- Born: Taipei, Taiwan
- Citizenship: United States Taiwan
- Education: University of California, Berkeley (BA, BS) University of California, San Diego (MA, PhD)
- Relatives: Maria Ho (sister)
- Scientific career
- Fields: Clinical psychology
- Workplaces: Pepperdine University
- Website: drjudyho.com

= Judy Ho =

Taiwanese-American neuropsychologist and media personality

Judy Ho (commonly known as Dr. Judy Ho or Dr. Judy) is a Taiwanese-American clinical psychologist.

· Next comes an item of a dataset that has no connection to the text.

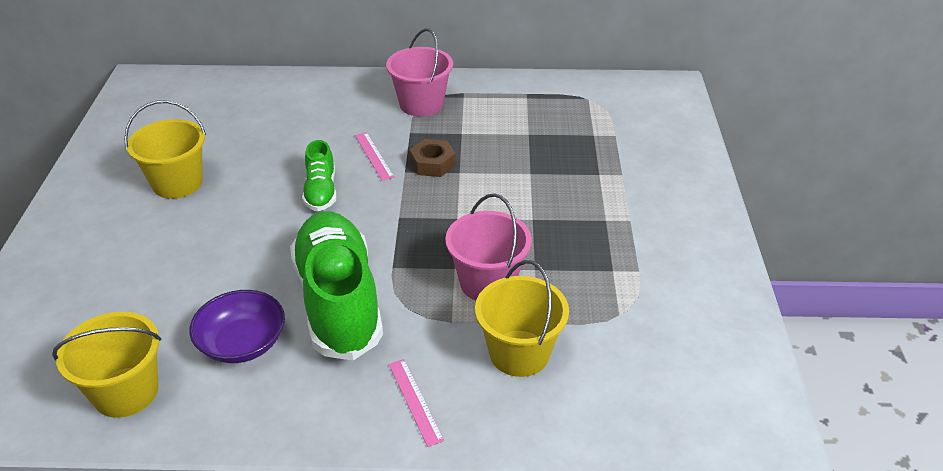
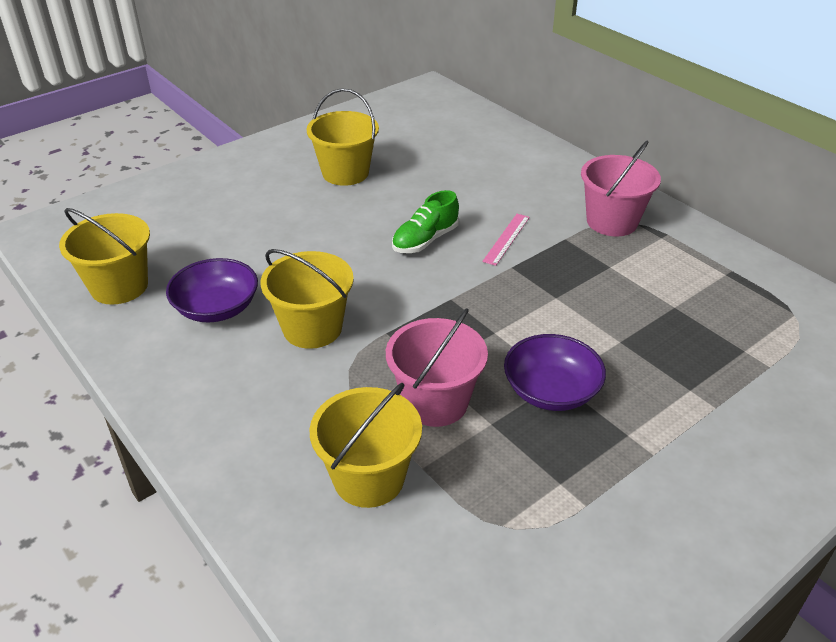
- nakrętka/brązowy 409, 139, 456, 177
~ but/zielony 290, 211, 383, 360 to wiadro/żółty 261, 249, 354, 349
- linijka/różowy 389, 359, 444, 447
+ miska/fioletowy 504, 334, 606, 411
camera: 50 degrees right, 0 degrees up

Ho appears on national television and radio broadcasts as a psychology expert, panelist, narrator and host. hosted the CBS syndicated talk show Face the Truth (2018) alongside Vivica Fox, was panelist on more than 200 episodes of The Dr. Drew Show from 2013 to 2016, and co-hosted Season 12, 13, and 14 of The Doctors.

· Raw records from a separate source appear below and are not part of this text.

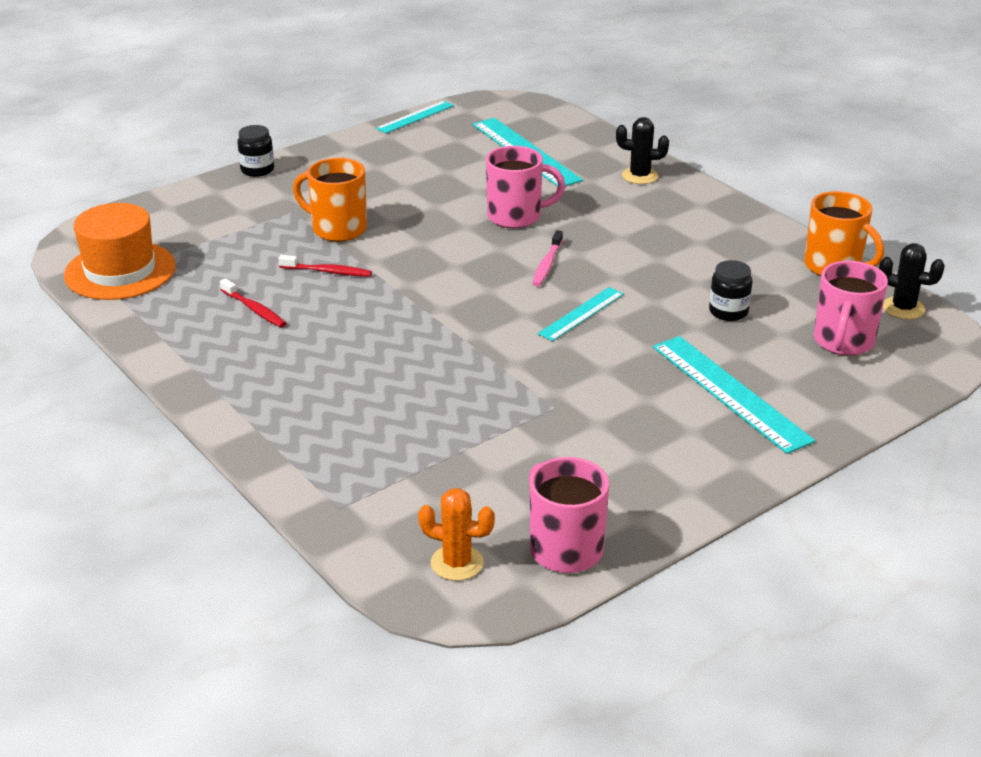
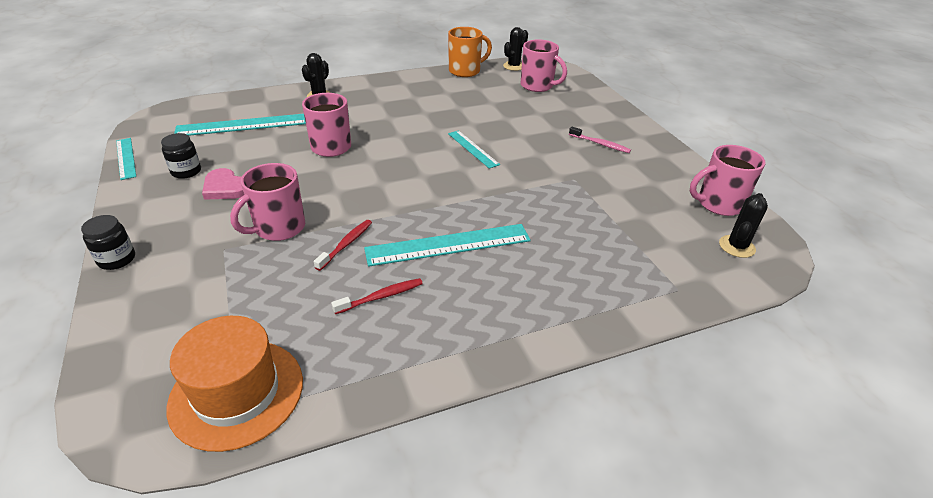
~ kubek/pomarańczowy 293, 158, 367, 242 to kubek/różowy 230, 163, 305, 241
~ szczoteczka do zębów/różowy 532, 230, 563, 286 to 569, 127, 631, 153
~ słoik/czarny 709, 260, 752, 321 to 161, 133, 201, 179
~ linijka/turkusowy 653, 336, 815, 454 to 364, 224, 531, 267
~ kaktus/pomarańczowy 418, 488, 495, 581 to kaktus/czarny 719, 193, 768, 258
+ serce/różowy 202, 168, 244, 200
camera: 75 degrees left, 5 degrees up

Ho maintains a private practice based in Los Angeles, California, while working as a tenured associate professor of psychology at Pepperdine University's Graduate School of Education and Psychology, where she has taught since 2010.

==Early life and education==
Born in Taipei, Taiwan, Ho is fluent in Mandarin. She has dual U.S. citizenship.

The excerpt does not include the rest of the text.